Dodge, who joined Google in 2009 from Microsoft, mentioned that he is more excited about indoor location technologies than any other space. My inclination is that this will pave the way for some exciting new functionalities in Google Maps. Presumably, the search giant hopes that advertisers will jump at the chance to serve discounts and deals at the exact moment when consumers are contemplating making a purchase. It’s a development that will change the face of advertising.
For Dodge and other high-profile advocates of the space, the potential for the technology is endless. “Imagine being in a supermarket and having your phone guide you exactly to each item on your grocery list,” he said. Using indoor Wi-Fi, “coupons and offers [will be] delivered to your phone based on where you are in the store,” and you’ll know, “exactly where your friends and family members are.” Parents, you’ll be able to locate your kids, assuming you’ve given them smartphones, if they’re ever lost in a shopping mall!
WifiSLAM’s cofounders, Jessica Tsoong, David Millman, Darin Tay (formerly an iOs engineer at Google) and Huang, remain optimistic about their chances despite stiff competition. They reported that their developer base has grown by 250 percent in the last three weeks through word of mouth. The API is free for developers to improve their location-based apps, and it only takes 90 seconds to try out the beta.
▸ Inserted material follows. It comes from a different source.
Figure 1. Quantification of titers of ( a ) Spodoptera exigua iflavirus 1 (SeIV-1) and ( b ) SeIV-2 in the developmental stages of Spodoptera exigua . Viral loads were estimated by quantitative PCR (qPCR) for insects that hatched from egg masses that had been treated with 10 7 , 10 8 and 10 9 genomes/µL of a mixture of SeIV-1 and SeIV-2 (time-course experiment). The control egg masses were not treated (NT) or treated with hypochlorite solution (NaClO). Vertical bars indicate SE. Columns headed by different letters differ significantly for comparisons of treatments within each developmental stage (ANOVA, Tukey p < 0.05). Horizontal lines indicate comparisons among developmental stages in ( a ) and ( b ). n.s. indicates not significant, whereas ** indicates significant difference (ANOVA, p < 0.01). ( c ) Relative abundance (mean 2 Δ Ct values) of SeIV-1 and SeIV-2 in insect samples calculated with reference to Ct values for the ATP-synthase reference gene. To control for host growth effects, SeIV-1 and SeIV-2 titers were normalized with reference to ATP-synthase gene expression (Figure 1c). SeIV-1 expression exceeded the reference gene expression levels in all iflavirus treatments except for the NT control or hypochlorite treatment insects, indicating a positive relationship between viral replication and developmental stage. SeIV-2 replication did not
Huang (pictured left), a Stanford computer science grad, said that developers will be responsible for pushing the technology to its limits. The early adopters have already experimented with a variety of use-cases, including audio tours in a museum. The app can pinpoint exactly where a museum-goer is standing, and serve relevant information.
The remaining challenge facing indoor Wi-Fi services is to prove to the public that the technology actually works.
Indoor Wi-Fi was supposed to be the groundbreaking innovation of the previous decade. When it emerged in 2008, tech companies made grandiose claims about hyper-targeted, geo-located advertising, and retailers ate it up. But these early attempts failed to meet expectations.
Despite this, Huang said that in the coming months, there will be thousands of new mobile applications that will take advantage of indoor location “in ways we haven’t thought about.” And with the recent success of geo-location based services like Foursquare and Shopkick, the climate is much more favorable. “At the end of the day,” said Huang. “Indoor location is coming.”